Material for the task:
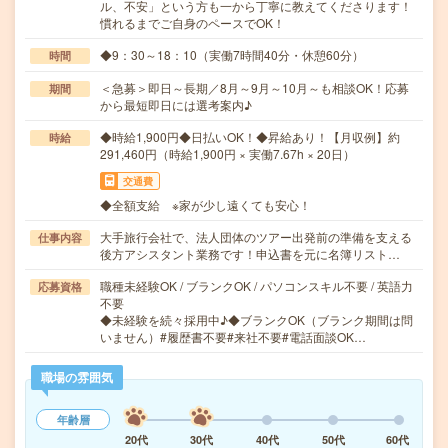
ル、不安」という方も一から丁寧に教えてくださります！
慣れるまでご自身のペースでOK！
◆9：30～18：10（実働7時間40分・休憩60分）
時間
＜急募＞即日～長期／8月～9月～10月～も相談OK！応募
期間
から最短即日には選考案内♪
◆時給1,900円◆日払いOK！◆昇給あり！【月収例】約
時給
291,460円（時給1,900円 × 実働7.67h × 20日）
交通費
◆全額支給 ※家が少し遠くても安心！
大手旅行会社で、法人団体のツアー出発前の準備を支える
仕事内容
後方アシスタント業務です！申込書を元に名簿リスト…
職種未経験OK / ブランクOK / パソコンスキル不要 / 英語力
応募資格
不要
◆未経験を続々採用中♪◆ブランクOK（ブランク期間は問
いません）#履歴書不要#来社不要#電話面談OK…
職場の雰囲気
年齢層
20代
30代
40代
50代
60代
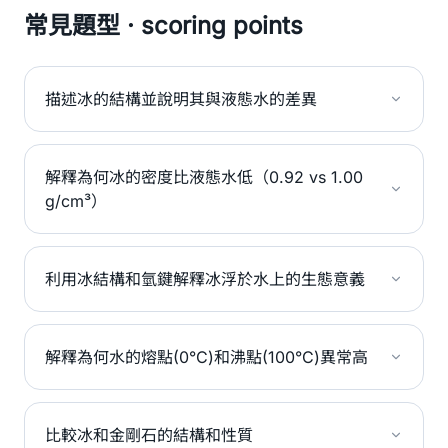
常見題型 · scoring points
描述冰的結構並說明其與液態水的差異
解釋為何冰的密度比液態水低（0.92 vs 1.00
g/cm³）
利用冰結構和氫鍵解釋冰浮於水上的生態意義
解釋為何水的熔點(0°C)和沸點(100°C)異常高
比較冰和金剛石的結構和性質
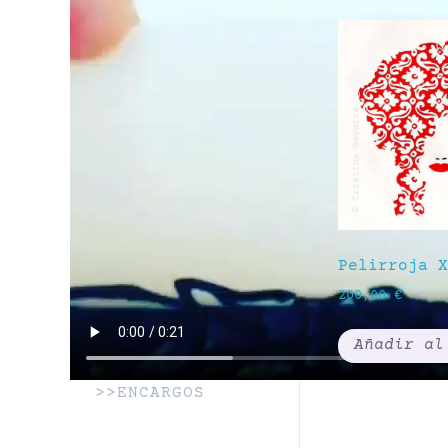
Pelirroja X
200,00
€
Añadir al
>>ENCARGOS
==
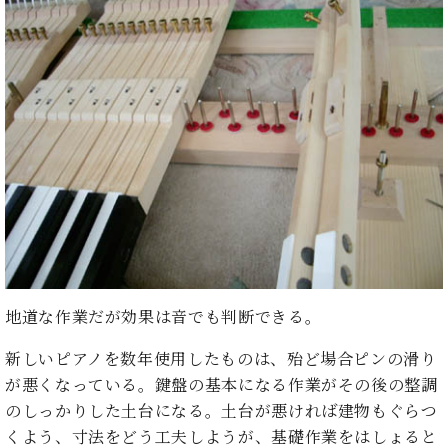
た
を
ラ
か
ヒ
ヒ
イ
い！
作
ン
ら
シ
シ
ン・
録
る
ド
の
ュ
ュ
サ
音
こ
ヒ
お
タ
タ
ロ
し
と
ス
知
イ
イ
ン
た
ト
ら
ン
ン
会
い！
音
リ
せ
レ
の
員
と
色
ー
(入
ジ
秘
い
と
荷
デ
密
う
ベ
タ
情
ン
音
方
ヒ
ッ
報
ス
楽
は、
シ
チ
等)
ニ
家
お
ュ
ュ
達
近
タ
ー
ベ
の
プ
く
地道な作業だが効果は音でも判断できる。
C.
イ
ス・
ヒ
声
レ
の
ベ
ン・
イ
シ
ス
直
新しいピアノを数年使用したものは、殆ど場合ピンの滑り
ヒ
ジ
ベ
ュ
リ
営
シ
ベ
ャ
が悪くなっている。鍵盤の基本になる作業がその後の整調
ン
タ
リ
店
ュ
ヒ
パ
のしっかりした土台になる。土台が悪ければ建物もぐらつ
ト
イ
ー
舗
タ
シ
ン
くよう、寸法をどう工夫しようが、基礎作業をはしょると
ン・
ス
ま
--
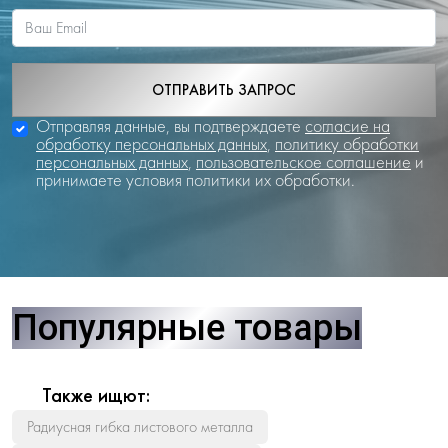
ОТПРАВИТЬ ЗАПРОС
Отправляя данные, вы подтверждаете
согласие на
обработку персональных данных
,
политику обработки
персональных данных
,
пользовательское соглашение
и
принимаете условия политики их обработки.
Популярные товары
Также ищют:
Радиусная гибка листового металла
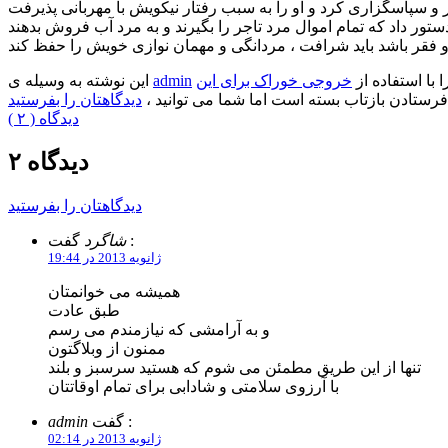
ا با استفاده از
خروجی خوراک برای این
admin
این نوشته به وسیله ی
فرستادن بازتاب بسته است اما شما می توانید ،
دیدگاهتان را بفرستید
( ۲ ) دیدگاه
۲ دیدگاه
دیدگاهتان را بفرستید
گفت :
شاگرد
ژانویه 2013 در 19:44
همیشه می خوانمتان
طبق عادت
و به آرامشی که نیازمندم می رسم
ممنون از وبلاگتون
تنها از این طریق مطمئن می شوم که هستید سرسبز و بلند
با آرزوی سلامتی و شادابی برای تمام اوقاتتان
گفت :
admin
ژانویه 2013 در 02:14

What this task involves: Please copy everything in the listing above, from the line containing "ル、不安」という方も一から丁寧に教えてくださります！" down to the line containing "比較冰和金剛石的結構和性質", changing "scoring points" to "key points" and keeping all else the same. Leave the pictures out.

Answer to the problem:
ル、不安」という方も一から丁寧に教えてくださります！
慣れるまでご自身のペースでOK！
◆9：30～18：10（実働7時間40分・休憩60分）
時間
＜急募＞即日～長期／8月～9月～10月～も相談OK！応募
期間
から最短即日には選考案内♪
◆時給1,900円◆日払いOK！◆昇給あり！【月収例】約
時給
291,460円（時給1,900円 × 実働7.67h × 20日）
交通費
◆全額支給 ※家が少し遠くても安心！
大手旅行会社で、法人団体のツアー出発前の準備を支える
仕事内容
後方アシスタント業務です！申込書を元に名簿リスト…
職種未経験OK / ブランクOK / パソコンスキル不要 / 英語力
応募資格
不要
◆未経験を続々採用中♪◆ブランクOK（ブランク期間は問
いません）#履歴書不要#来社不要#電話面談OK…
職場の雰囲気
年齢層
20代
30代
40代
50代
60代
常見題型 · key points
描述冰的結構並說明其與液態水的差異
解釋為何冰的密度比液態水低（0.92 vs 1.00
g/cm³）
利用冰結構和氫鍵解釋冰浮於水上的生態意義
解釋為何水的熔點(0°C)和沸點(100°C)異常高
比較冰和金剛石的結構和性質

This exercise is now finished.